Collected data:
○ ○ ○ ○ ○ ○ ○
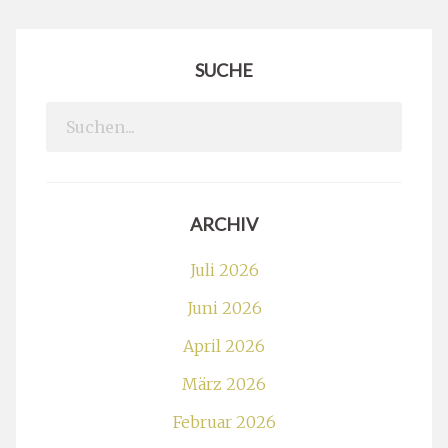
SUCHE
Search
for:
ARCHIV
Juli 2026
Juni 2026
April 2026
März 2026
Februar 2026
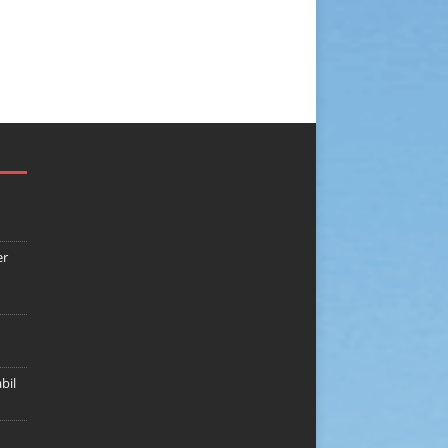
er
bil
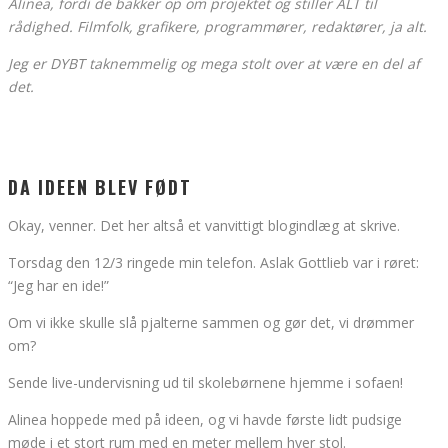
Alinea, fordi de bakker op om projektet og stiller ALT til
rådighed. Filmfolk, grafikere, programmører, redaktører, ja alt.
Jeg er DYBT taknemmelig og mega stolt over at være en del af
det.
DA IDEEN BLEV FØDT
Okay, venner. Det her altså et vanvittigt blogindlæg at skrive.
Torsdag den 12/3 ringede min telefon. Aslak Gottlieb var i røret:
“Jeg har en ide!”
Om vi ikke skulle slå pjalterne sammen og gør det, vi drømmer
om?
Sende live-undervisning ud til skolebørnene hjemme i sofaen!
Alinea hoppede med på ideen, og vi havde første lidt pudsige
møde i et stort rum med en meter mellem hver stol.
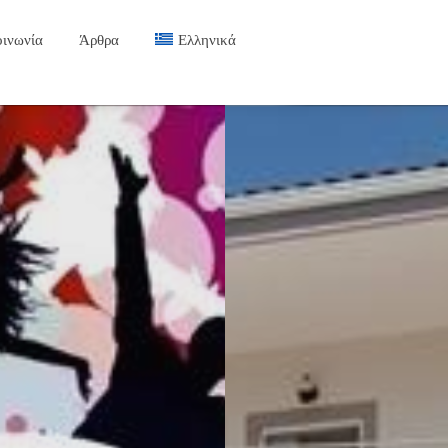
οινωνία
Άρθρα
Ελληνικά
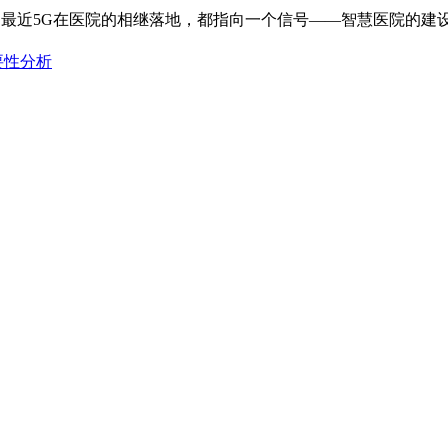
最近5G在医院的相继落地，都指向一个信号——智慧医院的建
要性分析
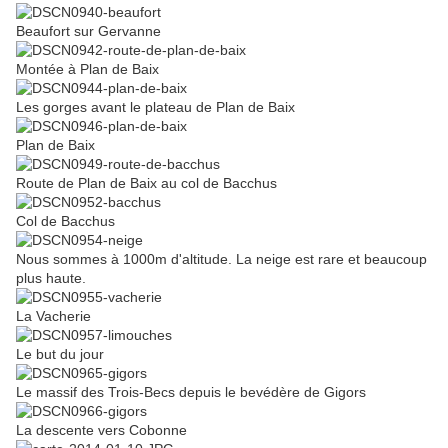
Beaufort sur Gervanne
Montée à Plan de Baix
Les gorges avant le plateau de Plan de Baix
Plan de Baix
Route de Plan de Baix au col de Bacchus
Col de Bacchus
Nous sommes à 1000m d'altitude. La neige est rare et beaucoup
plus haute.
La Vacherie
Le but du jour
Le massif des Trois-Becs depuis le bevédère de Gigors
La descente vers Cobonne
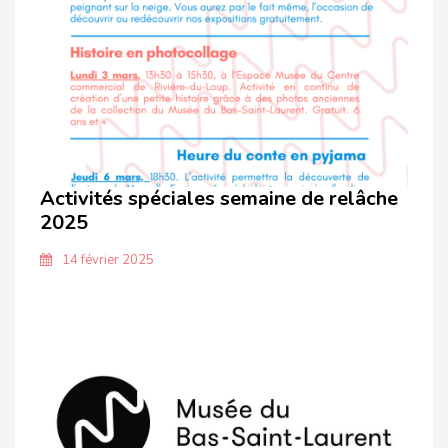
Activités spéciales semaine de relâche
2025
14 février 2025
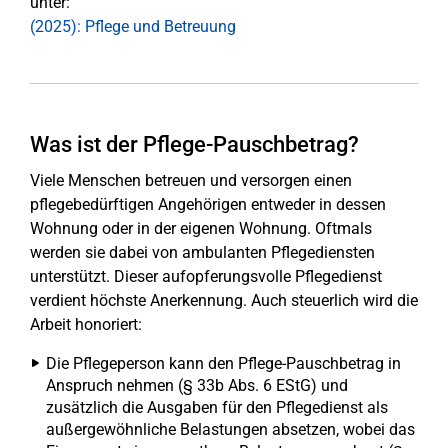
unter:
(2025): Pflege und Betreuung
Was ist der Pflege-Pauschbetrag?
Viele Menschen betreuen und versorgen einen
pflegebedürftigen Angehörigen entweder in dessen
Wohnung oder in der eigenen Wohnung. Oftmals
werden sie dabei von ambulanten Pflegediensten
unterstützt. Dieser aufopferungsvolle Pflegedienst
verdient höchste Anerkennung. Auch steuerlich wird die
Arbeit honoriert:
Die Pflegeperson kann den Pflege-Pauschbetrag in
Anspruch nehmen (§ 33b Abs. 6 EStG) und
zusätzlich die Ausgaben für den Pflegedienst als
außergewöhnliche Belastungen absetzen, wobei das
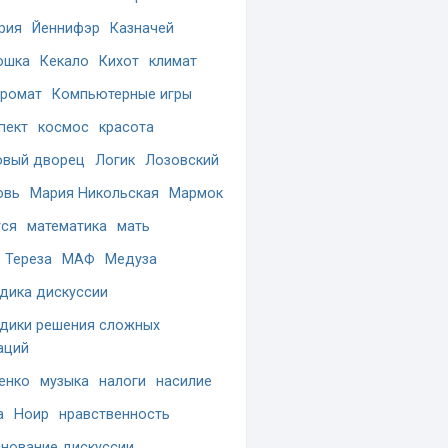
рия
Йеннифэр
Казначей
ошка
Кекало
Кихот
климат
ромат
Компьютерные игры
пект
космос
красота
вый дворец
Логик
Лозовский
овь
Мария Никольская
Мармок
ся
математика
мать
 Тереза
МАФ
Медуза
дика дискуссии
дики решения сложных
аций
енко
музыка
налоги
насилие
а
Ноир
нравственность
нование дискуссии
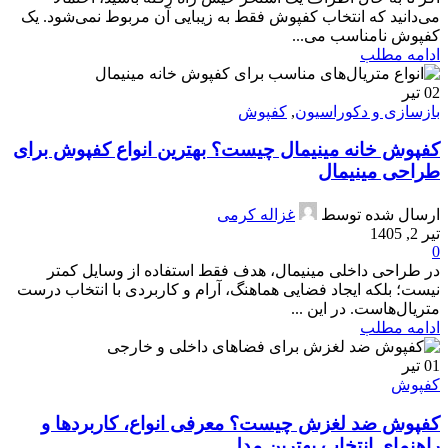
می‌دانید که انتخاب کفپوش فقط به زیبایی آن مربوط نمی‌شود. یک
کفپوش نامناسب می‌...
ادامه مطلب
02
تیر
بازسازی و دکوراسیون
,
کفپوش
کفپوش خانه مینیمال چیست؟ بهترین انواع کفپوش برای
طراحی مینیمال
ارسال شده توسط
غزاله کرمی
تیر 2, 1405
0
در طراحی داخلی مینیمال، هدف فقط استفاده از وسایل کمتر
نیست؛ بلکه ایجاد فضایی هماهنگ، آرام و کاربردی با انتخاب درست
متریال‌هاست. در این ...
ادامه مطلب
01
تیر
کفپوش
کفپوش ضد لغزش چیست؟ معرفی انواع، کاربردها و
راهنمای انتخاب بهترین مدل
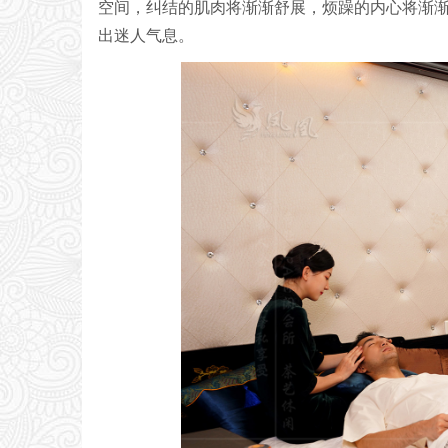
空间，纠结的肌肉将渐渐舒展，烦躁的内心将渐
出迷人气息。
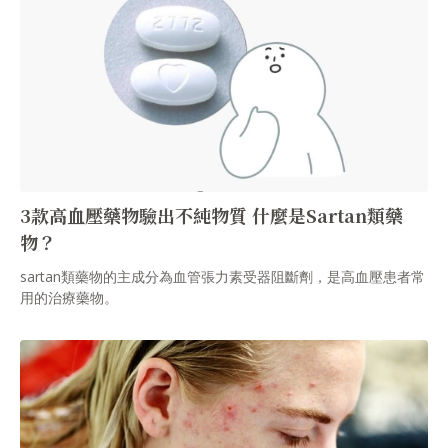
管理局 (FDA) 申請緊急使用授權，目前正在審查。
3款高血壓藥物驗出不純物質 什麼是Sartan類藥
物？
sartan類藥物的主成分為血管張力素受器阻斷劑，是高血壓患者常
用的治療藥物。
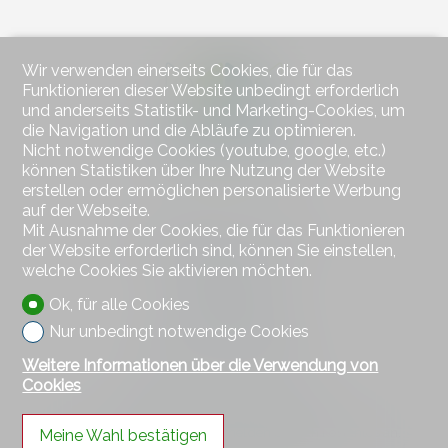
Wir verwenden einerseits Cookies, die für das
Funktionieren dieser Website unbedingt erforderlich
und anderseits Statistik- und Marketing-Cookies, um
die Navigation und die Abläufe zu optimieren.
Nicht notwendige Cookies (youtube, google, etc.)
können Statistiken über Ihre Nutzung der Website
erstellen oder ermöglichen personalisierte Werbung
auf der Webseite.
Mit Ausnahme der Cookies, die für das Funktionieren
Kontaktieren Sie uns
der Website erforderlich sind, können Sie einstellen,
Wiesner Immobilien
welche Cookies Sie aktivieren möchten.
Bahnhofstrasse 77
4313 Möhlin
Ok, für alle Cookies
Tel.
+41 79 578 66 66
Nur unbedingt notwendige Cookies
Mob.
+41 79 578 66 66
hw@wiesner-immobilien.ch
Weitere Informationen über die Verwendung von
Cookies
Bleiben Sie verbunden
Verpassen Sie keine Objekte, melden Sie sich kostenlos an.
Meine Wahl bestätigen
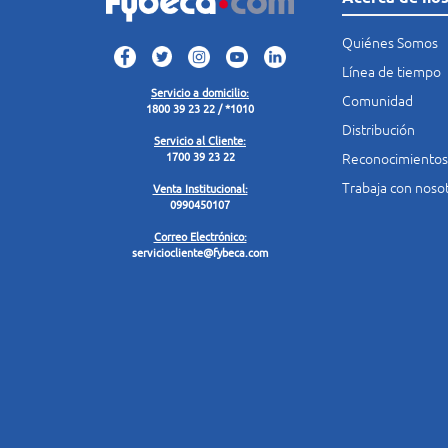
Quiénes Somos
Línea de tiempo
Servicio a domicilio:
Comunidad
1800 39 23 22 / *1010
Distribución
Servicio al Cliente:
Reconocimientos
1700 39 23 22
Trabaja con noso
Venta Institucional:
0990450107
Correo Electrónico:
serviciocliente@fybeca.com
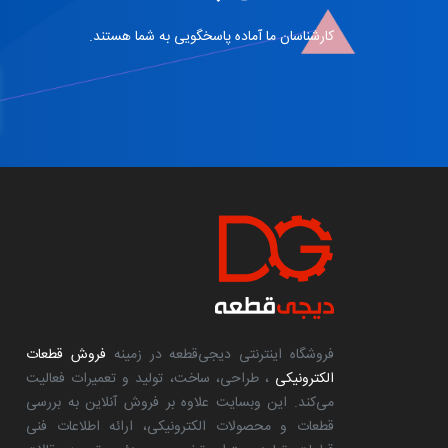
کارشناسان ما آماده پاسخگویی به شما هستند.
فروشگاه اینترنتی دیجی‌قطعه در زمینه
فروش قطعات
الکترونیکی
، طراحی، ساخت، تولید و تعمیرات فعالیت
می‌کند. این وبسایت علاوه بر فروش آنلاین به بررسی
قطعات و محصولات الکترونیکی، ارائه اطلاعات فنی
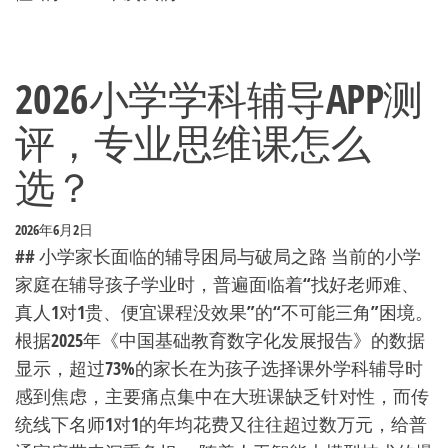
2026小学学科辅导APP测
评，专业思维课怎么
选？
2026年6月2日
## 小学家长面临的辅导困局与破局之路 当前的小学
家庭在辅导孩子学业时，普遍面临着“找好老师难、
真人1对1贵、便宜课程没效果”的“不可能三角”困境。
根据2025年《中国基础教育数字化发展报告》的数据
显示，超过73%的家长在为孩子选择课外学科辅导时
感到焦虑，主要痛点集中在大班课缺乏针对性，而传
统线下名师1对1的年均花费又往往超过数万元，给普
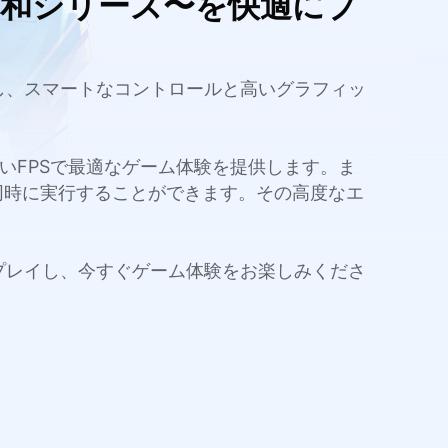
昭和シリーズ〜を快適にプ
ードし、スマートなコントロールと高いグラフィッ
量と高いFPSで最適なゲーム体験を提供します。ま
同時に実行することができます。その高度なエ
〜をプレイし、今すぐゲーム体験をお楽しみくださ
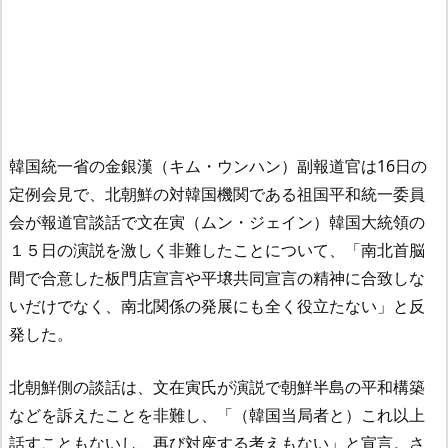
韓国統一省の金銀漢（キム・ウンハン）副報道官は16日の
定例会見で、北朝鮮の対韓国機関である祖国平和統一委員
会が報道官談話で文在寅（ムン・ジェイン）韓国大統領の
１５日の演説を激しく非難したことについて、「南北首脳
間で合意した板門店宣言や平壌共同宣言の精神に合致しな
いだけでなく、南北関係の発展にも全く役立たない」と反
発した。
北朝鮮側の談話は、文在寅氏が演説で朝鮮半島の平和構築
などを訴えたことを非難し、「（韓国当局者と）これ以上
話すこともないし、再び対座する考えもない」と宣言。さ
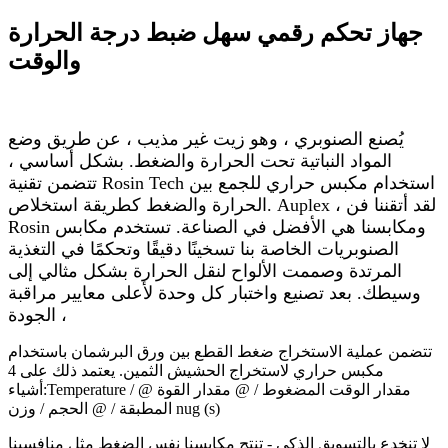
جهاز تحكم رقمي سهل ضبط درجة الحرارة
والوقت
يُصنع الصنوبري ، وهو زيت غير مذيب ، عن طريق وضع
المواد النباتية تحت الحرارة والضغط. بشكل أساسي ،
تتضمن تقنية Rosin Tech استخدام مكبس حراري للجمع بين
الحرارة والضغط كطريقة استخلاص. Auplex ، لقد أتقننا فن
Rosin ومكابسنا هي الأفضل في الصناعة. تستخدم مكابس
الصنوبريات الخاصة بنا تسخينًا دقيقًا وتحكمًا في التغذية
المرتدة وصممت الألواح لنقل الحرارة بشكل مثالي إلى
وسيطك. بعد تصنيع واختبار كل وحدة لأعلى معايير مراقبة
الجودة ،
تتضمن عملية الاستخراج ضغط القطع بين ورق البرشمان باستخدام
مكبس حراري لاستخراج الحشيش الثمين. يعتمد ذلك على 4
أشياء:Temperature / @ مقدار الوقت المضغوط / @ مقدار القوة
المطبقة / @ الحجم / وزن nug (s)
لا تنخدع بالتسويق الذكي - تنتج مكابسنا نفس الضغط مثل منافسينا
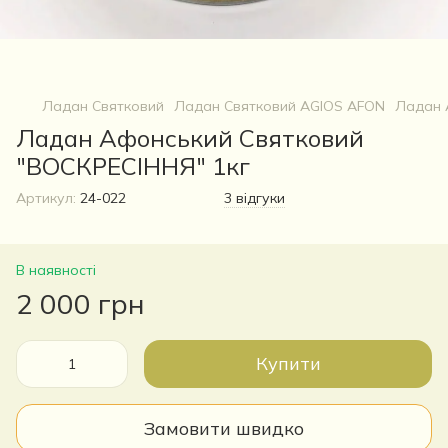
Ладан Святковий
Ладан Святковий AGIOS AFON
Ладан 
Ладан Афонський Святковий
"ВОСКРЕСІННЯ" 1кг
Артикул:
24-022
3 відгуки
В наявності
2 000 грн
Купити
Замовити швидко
○ ○ ○ ○ ○ ○ ○
*EXERCISE PROMPT*.
Render every line of text in the material above as a single numbered list, skipping blank lines. Leave the pictures out of your answer.

*ANSWER TO THIS PROBLEM*.
1. SUCHE
2. Search
3. for:
4. ARCHIV
5. Juli 2026
6. Juni 2026
7. April 2026
8. März 2026
9. Februar 2026
10. er
11. bil
12. Alinea, fordi de bakker op om projektet og stiller ALT til
13. rådighed. Filmfolk, grafikere, programmører, redaktører, ja alt.
14. Jeg er DYBT taknemmelig og mega stolt over at være en del af
15. det.
16. DA IDEEN BLEV FØDT
17. Okay, venner. Det her altså et vanvittigt blogindlæg at skrive.
18. Torsdag den 12/3 ringede min telefon. Aslak Gottlieb var i røret:
19. “Jeg har en ide!”
20. Om vi ikke skulle slå pjalterne sammen og gør det, vi drømmer
21. om?
22. Sende live-undervisning ud til skolebørnene hjemme i sofaen!
23. Alinea hoppede med på ideen, og vi havde første lidt pudsige
24. møde i et stort rum med en meter mellem hver stol.
25. οινωνία
26. Άρθρα
27. Ελληνικά
28. 最近5G在医院的相继落地，都指向一个信号——智慧医院的建
29. 要性分析
30. Beaufort sur Gervanne
31. Montée à Plan de Baix
32. Les gorges avant le plateau de Plan de Baix
33. Plan de Baix
34. Route de Plan de Baix au col de Bacchus
35. Col de Bacchus
36. Nous sommes à 1000m d'altitude. La neige est rare et beaucoup
37. plus haute.
38. La Vacherie
39. Le but du jour
40. Le massif des Trois-Becs depuis le bevédère de Gigors
41. La descente vers Cobonne
42. Activités spéciales semaine de relâche
43. 2025
44. 14 février 2025
45. unter:
46. (2025): Pflege und Betreuung
47. Was ist der Pflege-Pauschbetrag?
48. Viele Menschen betreuen und versorgen einen
49. pflegebedürftigen Angehörigen entweder in dessen
50. Wohnung oder in der eigenen Wohnung. Oftmals
51. werden sie dabei von ambulanten Pflegediensten
52. unterstützt. Dieser aufopferungsvolle Pflegedienst
53. verdient höchste Anerkennung. Auch steuerlich wird die
54. Arbeit honoriert:
55. Die Pflegeperson kann den Pflege-Pauschbetrag in
56. Anspruch nehmen (§ 33b Abs. 6 EStG) und
57. zusätzlich die Ausgaben für den Pflegedienst als
58. außergewöhnliche Belastungen absetzen, wobei das
59. рия
60. Йеннифэр
61. Казначей
62. ошка
63. Кекало
64. Кихот
65. климат
66. ромат
67. Компьютерные игры
68. пект
69. космос
70. красота
71. вый дворец
72. Логик
73. Лозовский
74. овь
75. Мария Никольская
76. Мармок
77. ся
78. математика
79. мать
80.  Тереза
81. МАФ
82. Медуза
83. дика дискуссии
84. дики решения сложных
85. аций
86. енко
87. музыка
88. налоги
89. насилие
90. а
91. Ноир
92. нравственность
93. нование дискуссии
94. می‌دانید که انتخاب کفپوش فقط به زیبایی آن مربوط نمی‌شود. یک
95. کفپوش نامناسب می‌...
96. ادامه مطلب
97. 02
98. تیر
99. بازسازی و دکوراسیون
100. ,
101. کفپوش
102. کفپوش خانه مینیمال چیست؟ بهترین انواع کفپوش برای
103. طراحی مینیمال
104. ارسال شده توسط
105. غزاله کرمی
106. تیر 2, 1405
107. 0
108. در طراحی داخلی مینیمال، هدف فقط استفاده از وسایل کمتر
109. نیست؛ بلکه ایجاد فضایی هماهنگ، آرام و کاربردی با انتخاب درست
110. متریال‌هاست. در این ...
111. ادامه مطلب
112. 01
113. تیر
114. کفپوش
115. کفپوش ضد لغزش چیست؟ معرفی انواع، کاربردها و
116. راهنمای انتخاب بهترین مدل
117. 空间，纠结的肌肉将渐渐舒展，烦躁的内心将渐
118. 出迷人气息。
119. 管理局 (FDA) 申請緊急使用授權，目前正在審查。
120. 3款高血壓藥物驗出不純物質 什麼是Sartan類藥
121. 物？
122. sartan類藥物的主成分為血管張力素受器阻斷劑，是高血壓患者常
123. 用的治療藥物。
124. Wir verwenden einerseits Cookies, die für das
125. Funktionieren dieser Website unbedingt erforderlich
126. und anderseits Statistik- und Marketing-Cookies, um
127. die Navigation und die Abläufe zu optimieren.
128. Nicht notwendige Cookies (youtube, google, etc.)
129. können Statistiken über Ihre Nutzung der Website
130. erstellen oder ermöglichen personalisierte Werbung
131. auf der Webseite.
132. Mit Ausnahme der Cookies, die für das Funktionieren
133. Kontaktieren Sie uns
134. der Website erforderlich sind, können Sie einstellen,
135. Wiesner Immobilien
136. welche Cookies Sie aktivieren möchten.
137. Bahnhofstrasse 77
138. 4313 Möhlin
139. Ok, für alle Cookies
140. Tel.
141. +41 79 578 66 66
142. Nur unbedingt notwendige Cookies
143. Mob.
144. +41 79 578 66 66
145. hw@wiesner-immobilien.ch
146. Weitere Informationen über die Verwendung von
147. Cookies
148. Bleiben Sie verbunden
149. Verpassen Sie keine Objekte, melden Sie sich kostenlos an.
150. Meine Wahl bestätigen
151. Quiénes Somos
152. Línea de tiempo
153. Servicio a domicilio:
154. Comunidad
155. 1800 39 23 22 / *1010
156. Distribución
157. Servicio al Cliente:
158. Reconocimientos
159. 1700 39 23 22
160. Trabaja con noso
161. Venta Institucional:
162. 0990450107
163. Correo Electrónico:
164. serviciocliente@fybeca.com
165. کارشناسان ما آماده پاسخگویی به شما هستند.
166. فروشگاه اینترنتی دیجی‌قطعه در زمینه
167. فروش قطعات
168. الکترونیکی
169. ، طراحی، ساخت، تولید و تعمیرات فعالیت
170. می‌کند. این وبسایت علاوه بر فروش آنلاین به بررسی
171. قطعات و محصولات الکترونیکی، ارائه اطلاعات فنی
172. 2026小学学科辅导APP测
173. 评，专业思维课怎么
174. 选？
175. 2026年6月2日
176. ## 小学家长面临的辅导困局与破局之路 当前的小学
177. 家庭在辅导孩子学业时，普遍面临着“找好老师难、
178. 真人1对1贵、便宜课程没效果”的“不可能三角”困境。
179. 根据2025年《中国基础教育数字化发展报告》的数据
180. 显示，超过73%的家长在为孩子选择课外学科辅导时
181. 感到焦虑，主要痛点集中在大班课缺乏针对性，而传
182. 统线下名师1对1的年均花费又往往超过数万元，给普
183. 昭和シリーズ〜を快適にプ
184. ードし、スマートなコントロールと高いグラフィッ
185. 量と高いFPSで最適なゲーム体験を提供します。ま
186. 同時に実行することができます。その高度なエ
187. 〜をプレイし、今すぐゲーム体験をお楽しみくださ
188. 韓国統一省の金銀漢（キム・ウンハン）副報道官は16日の
189. 定例会見で、北朝鮮の対韓国機関である祖国平和統一委員
190. 会が報道官談話で文在寅（ムン・ジェイン）韓国大統領の
191. １５日の演説を激しく非難したことについて、「南北首脳
192. 間で合意した板門店宣言や平壌共同宣言の精神に合致しな
193. いだけでなく、南北関係の発展にも全く役立たない」と反
194. 発した。
195. 北朝鮮側の談話は、文在寅氏が演説で朝鮮半島の平和構築
196. などを訴えたことを非難し、「（韓国当局者と）これ以上
197. 話すこともないし、再び対座する考えもない」と宣言。さ
198. جهاز تحكم رقمي سهل ضبط درجة الحرارة
199. والوقت
200. يُصنع الصنوبري ، وهو زيت غير مذيب ، عن طريق وضع
201. المواد النباتية تحت الحرارة والضغط. بشكل أساسي ،
202. تتضمن تقنية Rosin Tech استخدام مكبس حراري للجمع بين
203. الحرارة والضغط كطريقة استخلاص. Auplex ، لقد أتقننا فن
204. Rosin ومكابسنا هي الأفضل في الصناعة. تستخدم مكابس
205. الصنوبريات الخاصة بنا تسخينًا دقيقًا وتحكمًا في التغذية
206. المرتدة وصممت الألواح لنقل الحرارة بشكل مثالي إلى
207. وسيطك. بعد تصنيع واختبار كل وحدة لأعلى معايير مراقبة
208. الجودة ،
209. تتضمن عملية الاستخراج ضغط القطع بين ورق البرشمان باستخدام
210. مكبس حراري لاستخراج الحشيش الثمين. يعتمد ذلك على 4
211. أشياء:Temperature / @ مقدار الوقت المضغوط / @ مقدار القوة
212. المطبقة / @ الحجم / وزن nug (s)
213. لا تنخدع بالتسويق الذكي - تنتج مكابسنا نفس الضغط مثل منافسينا
214. Ладан Святковий
215. Ладан Святковий AGIOS AFON
216. Ладан 
217. Ладан Афонський Святковий
218. "ВОСКРЕСІННЯ" 1кг
219. Артикул:
220. 24-022
221. 3 відгуки
222. В наявності
223. 2 000 грн
224. Купити
225. Замовити швидко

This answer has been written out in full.